ロシアと日本は、第二次世界大戦後、正式な平和条約をまだ結んでいない。日本側が平和条約の締結にすなおに取り組めない理由は、これまで一貫して、彼らが「北方領土」と呼ぶ――そしてロシアが「クリル諸島」と呼ぶ――島々の領有権にこだわってきたからだ。いま日本が「北方領土」と呼んでいる島々は、1945年にソ連に占領されてしまったのである。
ロシアと平和条約を結ぶかどうかは「北方領土」が返還されるかどうかにかかっている――これが東京政府の態度だ。プーティン大統領は、この領土問題が今回の議題ではないと明言した。しかしこうした障害を乗り越えて、両国の政治家たちは、いくつかの合意に達することができたし、日露関係は今回の大統領訪日で確実に改善されたのだった。
こうした外交上の前進が、日本の“保安機関”にとって愉快なものでなかった可能性は高い。“保安機関”の連中はプーティン訪日の“成果”を、日本のプライドを汚すものだと見ているだろう。こうした連中が考えつく“最善の策”――それはスパイ物語を宣伝して日露の蜜月ムードをぶち壊すことだろう。

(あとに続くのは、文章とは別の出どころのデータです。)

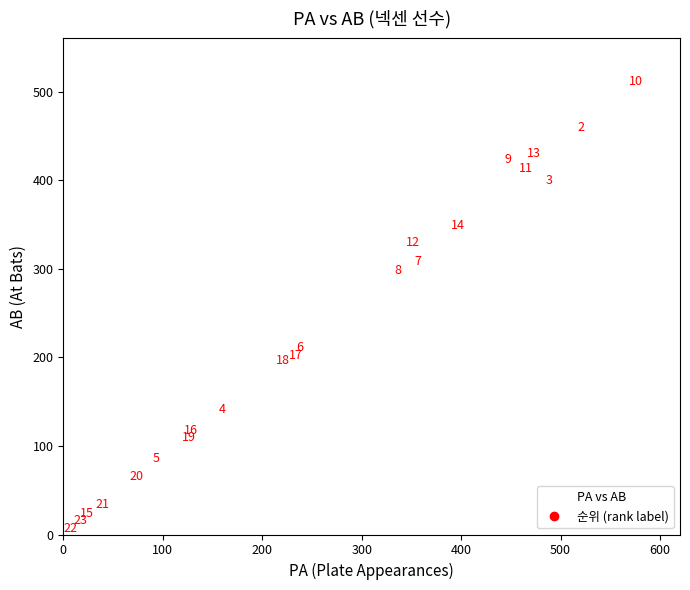

What is the range of Y values (max minus min)?

504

だが、もしもそうした思惑で逮捕騒動を演出したのだとしたら、連中には見えていないことがあると言っておこう。それは、もはや冷戦時代ではない、ということだ。あの時代ならスパイ摘発劇はショッキングなスキャンダルにもなったが、今やそんな“事件”は、たいした政治的影響を持ち得ないのだ。